The holding in common of the same ideas and feelings was even more accentuated at the time of the Revolution, and no part of France was better prepared by her past history for the coming of a rule of Democracy and Equality. In 1787, Alsace was called upon for the first time to elect a Provincial Assembly which would represent the interests of a large number of domains, princely seignorial, and municipal, the commission chosen to make a report to the Assembly declared: "That which tends to feudalism carries a mark of servitude not to be tolerated in a well-constituted society." In the elections for the États Généraux, the little bourgeoisie won in all the cities against the oligarchy which desired to retain the control. Reubell, who played an important rôle in the Revolution, and who was a member of the Directory, was elected at Colmar.
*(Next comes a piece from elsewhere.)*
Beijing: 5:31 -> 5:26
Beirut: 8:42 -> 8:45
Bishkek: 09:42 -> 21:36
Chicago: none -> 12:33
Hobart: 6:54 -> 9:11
The peasants hailed with enthusiasm the decree of August 4, 1789, which marked the end of the feudal régime. The suppression of the custom-house duties between Alsace and the rest of France sealed the economic union between the new and the old countries so that the creation of the departments of the Upper and the Lower Rhine was effected without any difficulty.
After the proclamation of the equality of the French people, the right to levy on the feudal rents in France, which the German princes who owned property in Alsace had exercised, could no longer exist. The Germans protested and the conflict which followed, in 1792, was the first war against the French Republic.
In the report which the well-known civilian, Merlin de Douai, made to the Constituante, October 28, 1790, is the following passage, very characteristic of the bonds which unite Alsace to France: "The Alsatian people have united themselves to France because they wish so to do; it is their own desire, therefore, and not the treaty of Münster which has legalized the union."
In February, 1790, Dietrich was elected mayor of Strasbourg against the conservative candidate, and in June, 1790, the partisans of the Constituante celebrated amid great pomp and with the co-operation of the clergy of different denominations, the fêtes of the Federation of the Rhine.
The Alsatian National Guard set up in the middle of a bridge over the Rhine, a tri-coloured flag which bore the inscription: "Here the Land of Liberty begins."
It was on the night following the day that it was known at Strasbourg (April 25, 1792), that war had been declared, that Captain Rouget de l'Isle composed "the War Song for the Army of the Rhine," which under the name of La Marseillaise became the national hymn of France.
Kléber, who at that time commanded a battalion from the Upper Rhine, writes, November 15, 1792, in reference to the warlike enthusiasm of the Alsatian volunteers, "not one of them ever dreams of deserting his flag; the wounded, yes, and even the sick have implored me for mercy's sake, to keep them with the battalion."
In 1799, there was the menace of another war, and the inhabitants were most zealous in strengthening the fortresses. An official of the Lower Rhine wrote in his report on the subject of the Alsatians: "They will, like the Rhine, always be the impregnable bulwark of the Republic" (G. Weil).